You need to wait till it merges to master branch and you can get it in the nightly build the next day.

Or if it is too urgent. You can clone it from my fork. Then cd into the local repository and git checkout issue_275. Finally:

  1. "pip install ." OR
  2. "python setup.py install"

Any one of these will do the job :)

On Wed, 12 Jun 2019, 2:31 pm Dr. Fabien Tarrade, notifications@github.com wrote:

@captain-pool https://github.com/captain-pool good idea to disabling for python version <= 2.7.8. I am quite new in this business how can I see in which build this fix was collected ? It is alread in tfds-nightly==1.0.2.dev201906120105 or should I wait in the one from tomorrow ?

— You are receiving this because you were mentioned. Reply to this email directly, view it on GitHub https://github.com/tensorflow/datasets/issues/275?email_source=notifications&email_token=ADKYRWIGFM6PNFGMBUSDDZDP2C3N3A5CNFSM4G7G2XT2YY3PNVWWK3TUL52HS4DFVREXG43VMVBW63LNMVXHJKTDN5WW2ZLOORPWSZGODXPXRWQ#issuecomment-501184730, or mute the thread https://github.com/notifications/unsubscribe-auth/ADKYRWMZJQD3SNSY77BWGADP2C3N3ANCNFSM4G7G2XTQ .

tarrade commented 5 years ago

I tested the latested build 1.0.2.dev201906180105 and I confirm that it is working with proxy and CA certificate.

Here my test and setup:

export TFDS_HTTPS_PROXY="http://user:password@ip:port/"
export TFDS_CA_BUNDLE=path/ca_certs

It is working for the following dataset:

dataset = tfds.load(name="colorectal_histology_large", split=tfds.Split.TREST)
dataset = tfds.load(name="colorectal_histology", split=tfds.Split.TRAIN)

I have some crashes when the dataset in is on AWS:

tfds.load(name="fashion_mnist", split=tfds.Split.TRAIN)

requests.exceptions.ConnectionError: HTTPConnectionPool(host='fashion-mnist.s3-website.eu-central-1.amazonaws.com', port=80): Max retries exceeded with url: /train-images-idx3-ubyte.gz (Caused by NewConnectionError('<urllib3.connection.HTTPConnection object at 0x7f22bc27df98>: Failed to establish a new connection: [Errno 110] Connection timed out',))

I don't know what is the issue with AWS. Manually I can dowmload the file. I need to retry later. I am in a conf with a not so great network.

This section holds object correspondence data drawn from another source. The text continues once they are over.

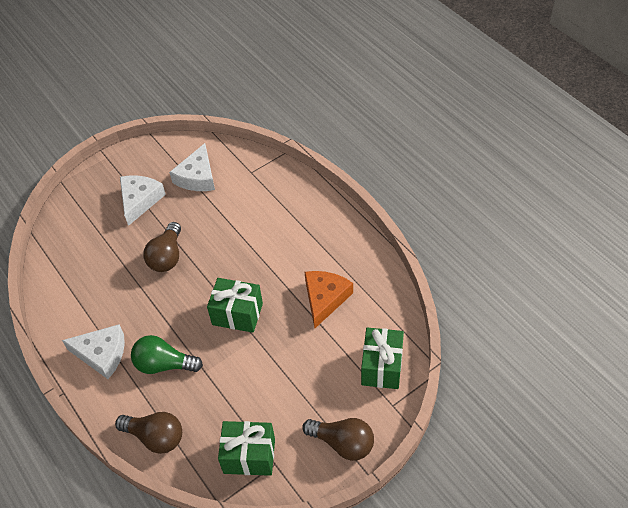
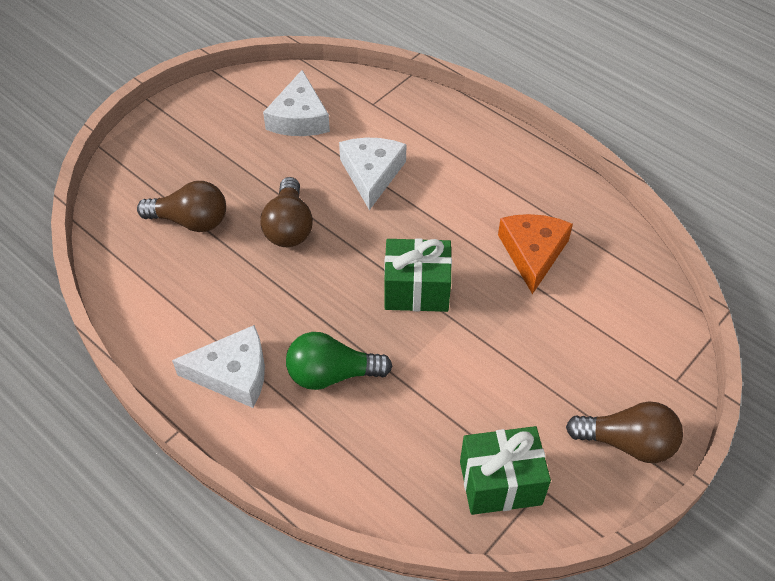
camera: 15 degrees left, 0 degrees up
(140, 200) = (225, 158): white cheese -> white cheese (372, 174)
(155, 437) = (352, 479): brown light bulb -> brown light bulb (191, 221)
(382, 367) = (643, 331): green gift -> none

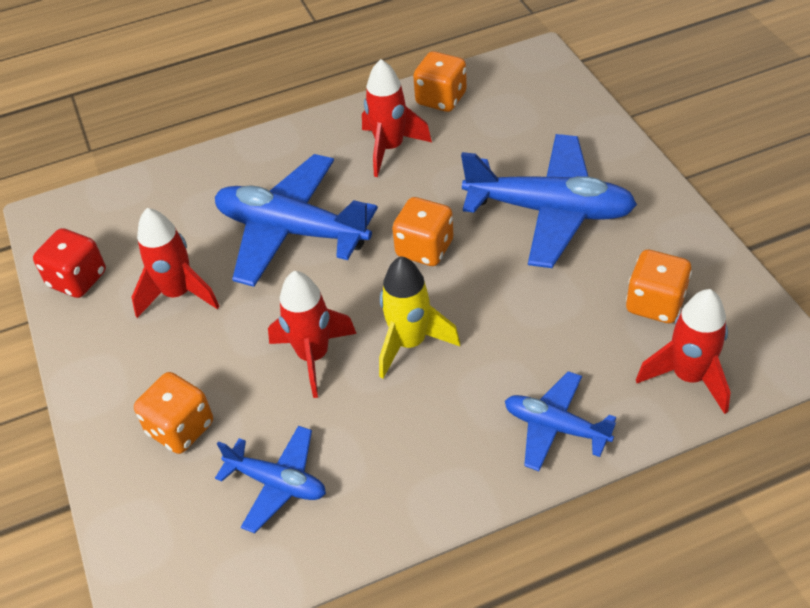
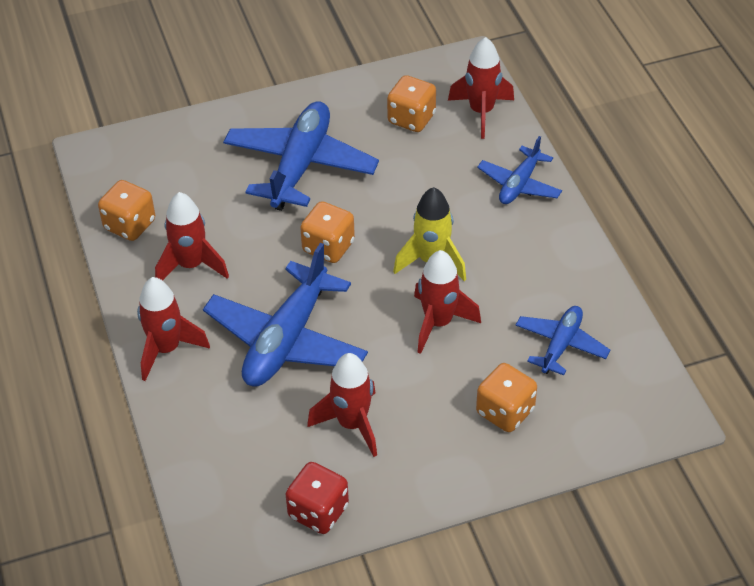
camera: 90 degrees left, 0 degrees up
(282, 148) = (166, 349): none -> red rocket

Overall it is working. The questions is on which side is the issue with AWS.

tarrade commented 5 years ago

of course, I need to add both:

export TFDS_HTTPS_PROXY="http://user:password@ip:port/"
export TFDS_HTTP_PROXY="http://user:password@ip:port/"

and then everything is working fine.

All is working perfectly. Thanks @captain-pool . Closing

shm007g commented 2 years ago

Use this

dl_config = tfds.download.DownloadConfig(verify_ssl=False)  # Do this shit, or you get a request error!
examples, metadata = tfds.load('cnn_dailymail', with_info=True,
                               as_supervised=True,
                               download_and_prepare_kwargs={'download_config': dl_config})